*** Block opens ***

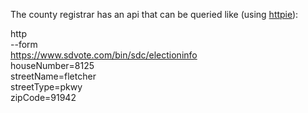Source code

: The county registrar has an api that can be queried like (using [httpie][0]):

http \
    --form \
    https://www.sdvote.com/bin/sdc/electioninfo \
    houseNumber=8125 \
    streetName=fletcher \
    streetType=pkwy \
    zipCode=91942

[0]: https://httpie.io
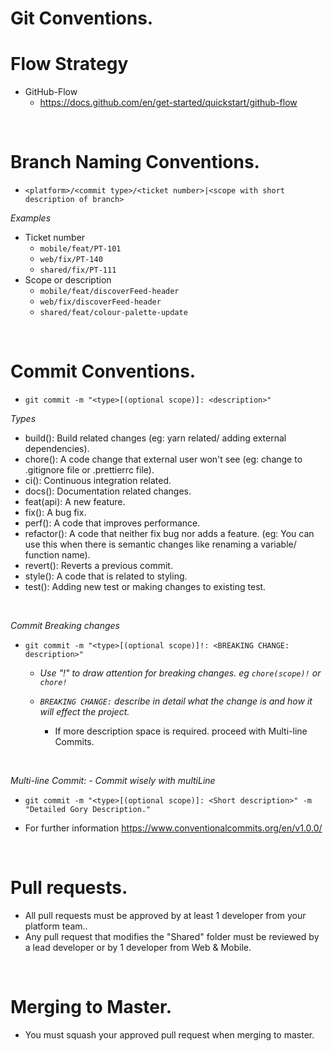 # Git Conventions.

# Flow Strategy

- GitHub-Flow
  - https://docs.github.com/en/get-started/quickstart/github-flow

&nbsp;

# Branch Naming Conventions.

- `<platform>/<commit type>/<ticket number>|<scope with short description of branch>`

_Examples_

- Ticket number
  - `mobile/feat/PT-101`
  - `web/fix/PT-140`
  - `shared/fix/PT-111`
- Scope or description
  - `mobile/feat/discoverFeed-header`
  - `web/fix/discoverFeed-header`
  - `shared/feat/colour-palette-update`

&nbsp;

# Commit Conventions.

- `git commit -m "<type>[(optional scope)]: <description>"`

_Types_

- build(): Build related changes (eg: yarn related/ adding external dependencies).
- chore(): A code change that external user won't see (eg: change to .gitignore file or .prettierrc file).
- ci(): Continuous integration related.
- docs(): Documentation related changes.
- feat(api): A new feature.
- fix(): A bug fix.
- perf(): A code that improves performance.
- refactor(): A code that neither fix bug nor adds a feature. (eg: You can use this when there is semantic changes like renaming a variable/ function name).
- revert(): Reverts a previous commit.
- style(): A code that is related to styling.
- test(): Adding new test or making changes to existing test.

&nbsp;

_Commit Breaking changes_

- `git commit -m "<type>[(optional scope)]!: <BREAKING CHANGE: description>"`

  - _Use "!" to draw attention for breaking changes. eg `chore(scope)!` or `chore!`_

  - _`BREAKING CHANGE:` describe in detail what the change is and how it will effect the project._
    - If more description space is required. proceed with Multi-line Commits.

&nbsp;

_Multi-line Commit: - Commit wisely with multiLine_

- `git commit -m "<type>[(optional scope)]: <Short description>" -m "Detailed Gory Description."`

- For further information https://www.conventionalcommits.org/en/v1.0.0/

&nbsp;

# Pull requests.

- All pull requests must be approved by at least 1 developer from your platform team..
- Any pull request that modifies the "Shared" folder must be reviewed by a lead developer or by 1 developer from Web & Mobile.

&nbsp;

# Merging to Master.

- You must squash your approved pull request when merging to master.

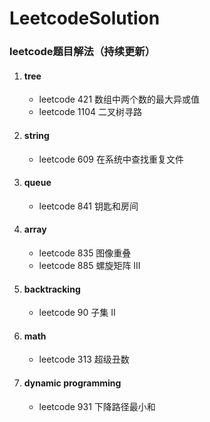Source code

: # LeetcodeSolution
### leetcode题目解法（持续更新）
1. #### tree
    - leetcode 421 数组中两个数的最大异或值
    - leetcode 1104 二叉树寻路
2. #### string
    - leetcode 609 在系统中查找重复文件
3. #### queue
    - leetcode 841 钥匙和房间
4. #### array
    - leetcode 835 图像重叠
    - leetcode 885 螺旋矩阵 III
5. #### backtracking
    - leetcode 90 子集 II
6. #### math
    - leetcode 313 超级丑数
7. #### dynamic programming
    - leetcode 931 下降路径最小和





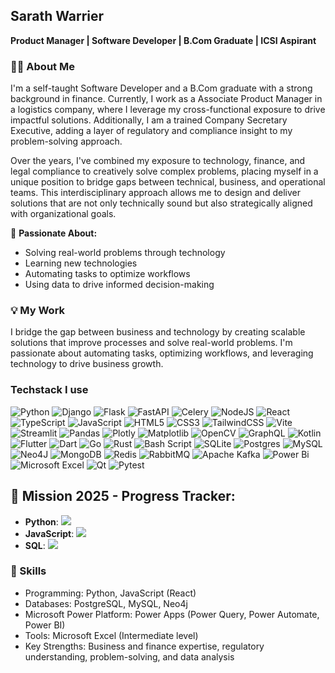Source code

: ## Sarath Warrier
**Product Manager | Software Developer | B.Com Graduate | ICSI Aspirant**

### 👨‍💻 About Me
I'm a self-taught Software Developer and a B.Com graduate with a strong background in finance. Currently, I work as a Associate Product Manager in a logistics company, where I leverage my cross-functional exposure to drive impactful solutions. Additionally, I am a trained Company Secretary Executive, adding a layer of regulatory and compliance insight to my problem-solving approach.

Over the years, I've combined my exposure to technology, finance, and legal compliance to creatively solve complex problems, placing myself in a unique position to bridge gaps between technical, business, and operational teams. This interdisciplinary approach allows me to design and deliver solutions that are not only technically sound but also strategically aligned with organizational goals.

🚀 **Passionate About:**
- Solving real-world problems through technology
- Learning new technologies
- Automating tasks to optimize workflows
- Using data to drive informed decision-making

### 💡 My Work
I bridge the gap between business and technology by creating scalable solutions that improve processes and solve real-world problems. I'm passionate about automating tasks, optimizing workflows, and leveraging technology to drive business growth.

### Techstack I use
![Python](https://img.shields.io/badge/python-3670A0?style=for-the-badge&logo=python&logoColor=ffdd54) ![Django](https://img.shields.io/badge/django-%23092E20.svg?style=for-the-badge&logo=django&logoColor=white) ![Flask](https://img.shields.io/badge/flask-%23000.svg?style=for-the-badge&logo=flask&logoColor=white) ![FastAPI](https://img.shields.io/badge/FastAPI-005571?style=for-the-badge&logo=fastapi) ![Celery](https://img.shields.io/badge/celery-%23a9cc54.svg?style=for-the-badge&logo=celery&logoColor=ddf4a4) ![NodeJS](https://img.shields.io/badge/node.js-6DA55F?style=for-the-badge&logo=node.js&logoColor=white) ![React](https://img.shields.io/badge/react-%2320232a.svg?style=for-the-badge&logo=react&logoColor=%2361DAFB) ![TypeScript](https://img.shields.io/badge/typescript-%23007ACC.svg?style=for-the-badge&logo=typescript&logoColor=white) ![JavaScript](https://img.shields.io/badge/javascript-%23323330.svg?style=for-the-badge&logo=javascript&logoColor=%23F7DF1E) ![HTML5](https://img.shields.io/badge/html5-%23E34F26.svg?style=for-the-badge&logo=html5&logoColor=white) ![CSS3](https://img.shields.io/badge/css3-%231572B6.svg?style=for-the-badge&logo=css3&logoColor=white) ![TailwindCSS](https://img.shields.io/badge/tailwindcss-%2338B2AC.svg?style=for-the-badge&logo=tailwind-css&logoColor=white) ![Vite](https://img.shields.io/badge/vite-%23646CFF.svg?style=for-the-badge&logo=vite&logoColor=white) ![Streamlit](https://img.shields.io/badge/Streamlit-%23FE4B4B.svg?style=for-the-badge&logo=streamlit&logoColor=white) ![Pandas](https://img.shields.io/badge/pandas-%23150458.svg?style=for-the-badge&logo=pandas&logoColor=white) ![Plotly](https://img.shields.io/badge/Plotly-%233F4F75.svg?style=for-the-badge&logo=plotly&logoColor=white) ![Matplotlib](https://img.shields.io/badge/Matplotlib-%23ffffff.svg?style=for-the-badge&logo=Matplotlib&logoColor=black) ![OpenCV](https://img.shields.io/badge/opencv-%23white.svg?style=for-the-badge&logo=opencv&logoColor=white) ![GraphQL](https://img.shields.io/badge/-GraphQL-E10098?style=for-the-badge&logo=graphql&logoColor=white) ![Kotlin](https://img.shields.io/badge/kotlin-%237F52FF.svg?style=for-the-badge&logo=kotlin&logoColor=white) ![Flutter](https://img.shields.io/badge/Flutter-%2302569B.svg?style=for-the-badge&logo=Flutter&logoColor=white) ![Dart](https://img.shields.io/badge/dart-%230175C2.svg?style=for-the-badge&logo=dart&logoColor=white) ![Go](https://img.shields.io/badge/go-%2300ADD8.svg?style=for-the-badge&logo=go&logoColor=white) ![Rust](https://img.shields.io/badge/rust-%23000000.svg?style=for-the-badge&logo=rust&logoColor=white) ![Bash Script](https://img.shields.io/badge/bash_script-%23121011.svg?style=for-the-badge&logo=gnu-bash&logoColor=white) ![SQLite](https://img.shields.io/badge/sqlite-%2307405e.svg?style=for-the-badge&logo=sqlite&logoColor=white) ![Postgres](https://img.shields.io/badge/postgres-%23316192.svg?style=for-the-badge&logo=postgresql&logoColor=white) ![MySQL](https://img.shields.io/badge/mysql-4479A1.svg?style=for-the-badge&logo=mysql&logoColor=white) ![Neo4J](https://img.shields.io/badge/Neo4j-008CC1?style=for-the-badge&logo=neo4j&logoColor=white) ![MongoDB](https://img.shields.io/badge/MongoDB-%234ea94b.svg?style=for-the-badge&logo=mongodb&logoColor=white) ![Redis](https://img.shields.io/badge/redis-%23DD0031.svg?style=for-the-badge&logo=redis&logoColor=white) ![RabbitMQ](https://img.shields.io/badge/Rabbitmq-FF6600?style=for-the-badge&logo=rabbitmq&logoColor=white) ![Apache Kafka](https://img.shields.io/badge/Apache%20Kafka-000?style=for-the-badge&logo=apachekafka) ![Power Bi](https://img.shields.io/badge/power_bi-F2C811?style=for-the-badge&logo=powerbi&logoColor=black) ![Microsoft Excel](https://img.shields.io/badge/Microsoft_Excel-217346?style=for-the-badge&logo=microsoft-excel&logoColor=white) ![Qt](https://img.shields.io/badge/Qt-%23217346.svg?style=for-the-badge&logo=Qt&logoColor=white) ![Pytest](https://img.shields.io/badge/pytest-%23ffffff.svg?style=for-the-badge&logo=pytest&logoColor=2f9fe3)


## 🎯 Mission 2025 - Progress Tracker:
- **Python**: ![](https://img.shields.io/badge/Progress-Python%20%7C%200%25-3670A0?style=for-the-badge&labelColor=444&logo=python&logoColor=ffdd54)
- **JavaScript**: ![](https://img.shields.io/badge/Progress-Javascript%20%7C%200%25-F7DF1E?style=for-the-badge&labelColor=444&logo=javascript&logoColor=black)
- **SQL**: ![](https://img.shields.io/badge/Progress-SQL%20%7C%200%25-4479A1?style=for-the-badge&labelColor=444&logo=postgresql&logoColor=white)



### 🔧 Skills
- Programming: Python, JavaScript (React)
- Databases: PostgreSQL, MySQL, Neo4j
- Microsoft Power Platform: Power Apps (Power Query, Power Automate, Power BI)
- Tools: Microsoft Excel (Intermediate level)
- Key Strengths: Business and finance expertise, regulatory understanding, problem-solving, and data analysis
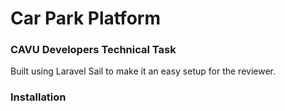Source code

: # Car Park Platform

### CAVU Developers Technical Task

Built using Laravel Sail to make it an easy setup for the reviewer.

### Installation
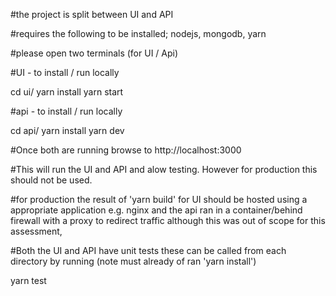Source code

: #the project is split between UI and API


#requires the following to be installed; nodejs, mongodb, yarn


#please open two terminals (for UI / Api)

#UI - to install / run locally



cd ui/
yarn install
yarn start

#api - to install / run locally



cd api/
yarn install
yarn dev


#Once both are running browse to http://localhost:3000

#This will run the UI and API and alow testing. However for production this should not be used.

#for production the result of 'yarn build' for UI should be hosted using a appropriate application e.g. nginx and the api ran in a container/behind firewall with a proxy to redirect traffic although this was out of scope for this assessment,



#Both the UI and API have unit tests these can be called from each directory by running (note must already of ran 'yarn install')

yarn test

*** Block closes ***

:: WHAT YOU WILL DO ::
Turn the part of the records that opens with the line containing "Car Park Platform" and closes with the line containing "#for production the", both of those lines included, into a numbered list with one line per item and the blank lines skipped. Leave the pictures out of the answer.

:: EXERCISE RESPONSE ::
1. : # Car Park Platform
2. ### CAVU Developers Technical Task
3. Built using Laravel Sail to make it an easy setup for the reviewer.
4. ### Installation
5. Source code
6. : #the project is split between UI and API
7. #requires the following to be installed; nodejs, mongodb, yarn
8. #please open two terminals (for UI / Api)
9. #UI - to install / run locally
10. cd ui/
11. yarn install
12. yarn start
13. #api - to install / run locally
14. cd api/
15. yarn install
16. yarn dev
17. #Once both are running browse to http://localhost:3000
18. #This will run the UI and API and alow testing. However for production this should not be used.
19. #for production the result of 'yarn build' for UI should be hosted using a appropriate application e.g. nginx and the api ran in a container/behind firewall with a proxy to redirect traffic although this was out of scope for this assessment,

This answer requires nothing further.